Предатели - стр. 34
Яну ничего не достанется, потому что его мать – изменщица.
Это она крутила роман с братом Марата – теперь я знаю.
Меня передергивает от осознания, что этот челок из-за ревности мог подстроить смерть собственного брата.
Подумав об этом, опасливо оглядываюсь – не услышал ли кто-то мои мысли?
И ругаю себя за трусость.
Самое главное, что теперь нужно уяснить – мне не выжить здесь, если я и дальше буду тихой, милой и пушистой. Нужно становиться хитрее. Хотя бы попытаться быть на шаг впереди.
Если у Островского проблема с «холостыми выстрелами», возможно, не стоит бояться сказать ему о своих проб…
Я запинаюсь, вдруг подумав о том, что если сложить одно и другое, то для Островского очень кстати моя врожденная патология. Ведь тогда ему не нужно признаваться в своих проблемах – о которых он, очевидно, даже не собирался мне говорить – а достаточно сделать виноватой меня. И в случае с ЭКО я бы никогда ни о чем не узнала.
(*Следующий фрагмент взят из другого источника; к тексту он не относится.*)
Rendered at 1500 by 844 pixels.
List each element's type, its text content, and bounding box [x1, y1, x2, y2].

Прячу блокнот под подушку, укладываюсь и накидываю одеяло на голову.
Закрываю глаза.
Нужно сосредоточиться.
Придумать, как выжить.
И переиграть их всех.
Потому что если я не постою сама за себя – меня просто раскатают, сотрут с лица земли, как случайный карандашный штрих.
А я в свои двадцать шесть еще и не жила. Не видела в жизни ни одной радости. Делала только то, что приказывали другие: мать, сестра и даже отец. И вот теперь – Островский.
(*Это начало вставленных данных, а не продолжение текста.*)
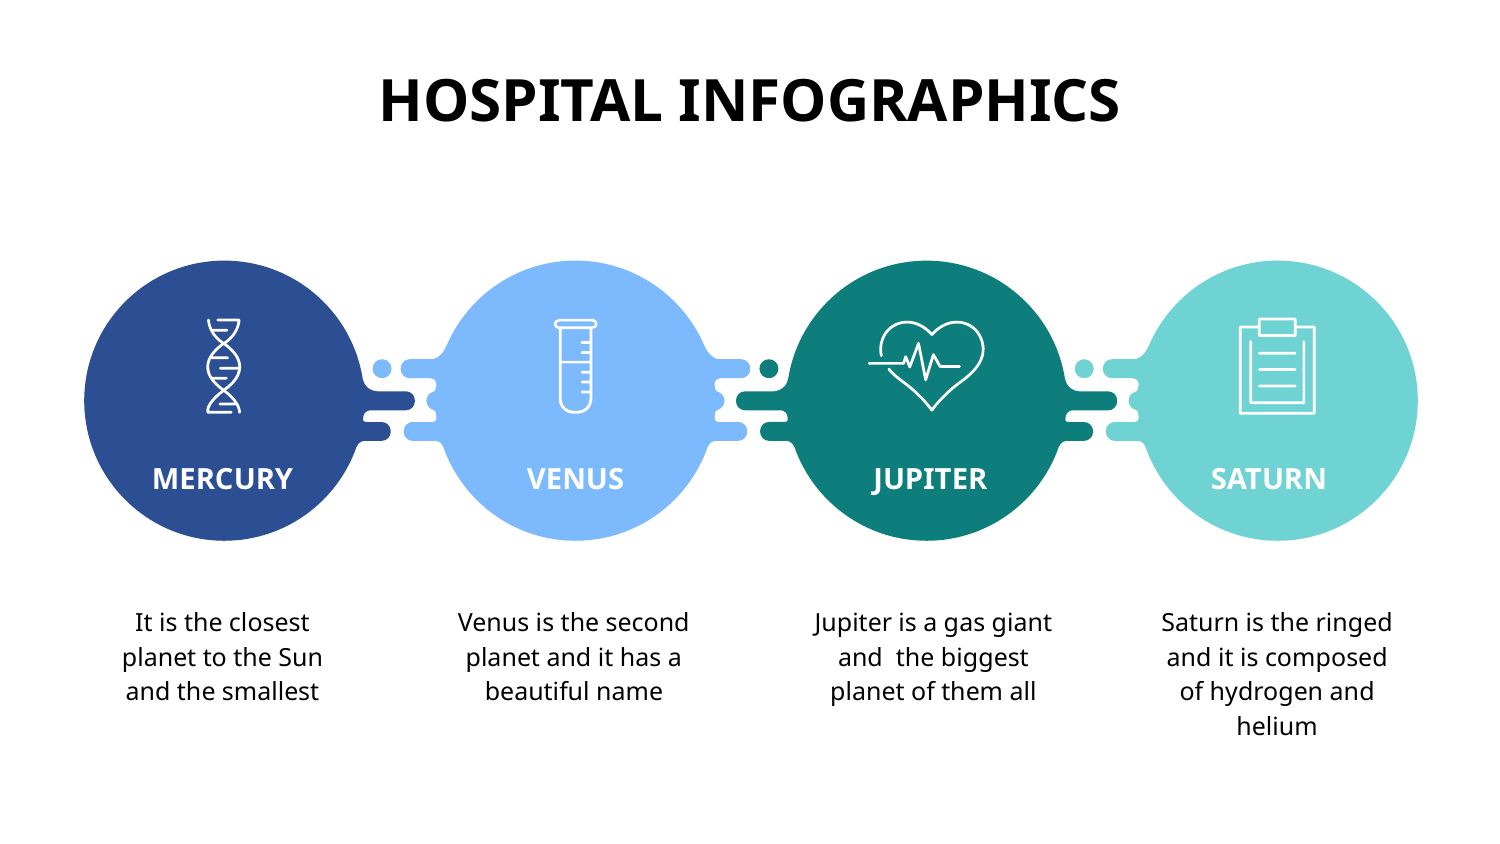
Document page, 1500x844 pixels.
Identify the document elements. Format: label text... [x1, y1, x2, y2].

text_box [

Островский с его огромными деньгами.
И ребенком, которого я могу родить, который все это унаследует.
Нужно только подумать: очень-очень сильно и взвешенно оценить все риски.
И, наконец, стать той пешкой, которая может выйти в дамки.
Точнее, должна, или ее просто сбросят с доски.
17. Глава семнадцатая: Анфиса
Глава семнадцатая: Анфиса
На следующее утро я говорю, что мне нужно снова в больницу – закончить с процедурами.
Водитель со мной, поэтому даже у Агаты не хватает наглости совать свой длинный нос в мои дела.
К доктору захожу подготовленная.
Надеюсь, что подготовленная.
Он почему-то очень удивляется, когда видит меня: спокойную и даже с улыбкой. Наверное, был уверен, что после озвученного диагноза и тяжелого разговора с мужем я прибегу вся в слезах и буду умолять сделать со мной что угодно, лишь бы муж был мною доволен.
— Анфиса Алексеевна? – Доктор зачем-то смотрит на часы. – Я… Мы разве договаривались на сегодня? Или вы уже… поговорили с мужем?
Я спокойно усаживаюсь в кресло и даже закладываю ногу на ногу.
В каком-то фильме видела это, и сейчас пригодилось повторить в точности. По крайней мере, если я не могу быть абсолютно спокойной внутренне, у меня неплохо получается имитировать сильную и готовую на все ради защиты своих интересов молодую женщину.
— Мне кажется, нам нужно кое о чем поговорить, доктор.
Он не выдерживает мой прямой взгляд в глаза.
Обреченно садится за стол напротив.
Еще одна запуганная и затравленная жертва моего мужа.
Значит, у меня все получится.
— Анфиса Алексеевна, я хочу…
— Нет, дорогой доктор, - перебиваю его сразу и четко. – Теперь мы буем говорить о том, чего хочу я. Или мой муж узнает, что вы рассказали мне о его проблемах. И в случае чего, раз уж от меня, как от негодного товара, все равно избавятся, я могу рассказать это его бывшей жене, например. И по доброте душевной, а так же из личной глубокой неприязни к мудакам, которые используют женщину как инструмент и инкубатор. Возможно, вы слышали о репродуктивном насилии? У меня была целая ночь, чтобы прочитать много интересного. И я с радостью расскажу об одном из таких насильников всем известным организациям, которые борются за права женщин и выступают против домашнего насилия. У Островского очень много денег. Он может заткнуть рты полиции, может подкупить судей и прокуроров. Может даже купит врача, чтобы тот рассказал его жене сказочку о ее врожденном бесплодии. Но вряд ли у него хватит связей, чтобы закрыть рот феминисткам. И вряд ли Островский обрадуется, когда западные инвесторы откажутся иметь дела с человеком, который запятнал себя насилием. Это здесь можно творить, что угодно, но чтобы вести дела за пределами нашей Родины, нужно иметь кристально чистую репутацию.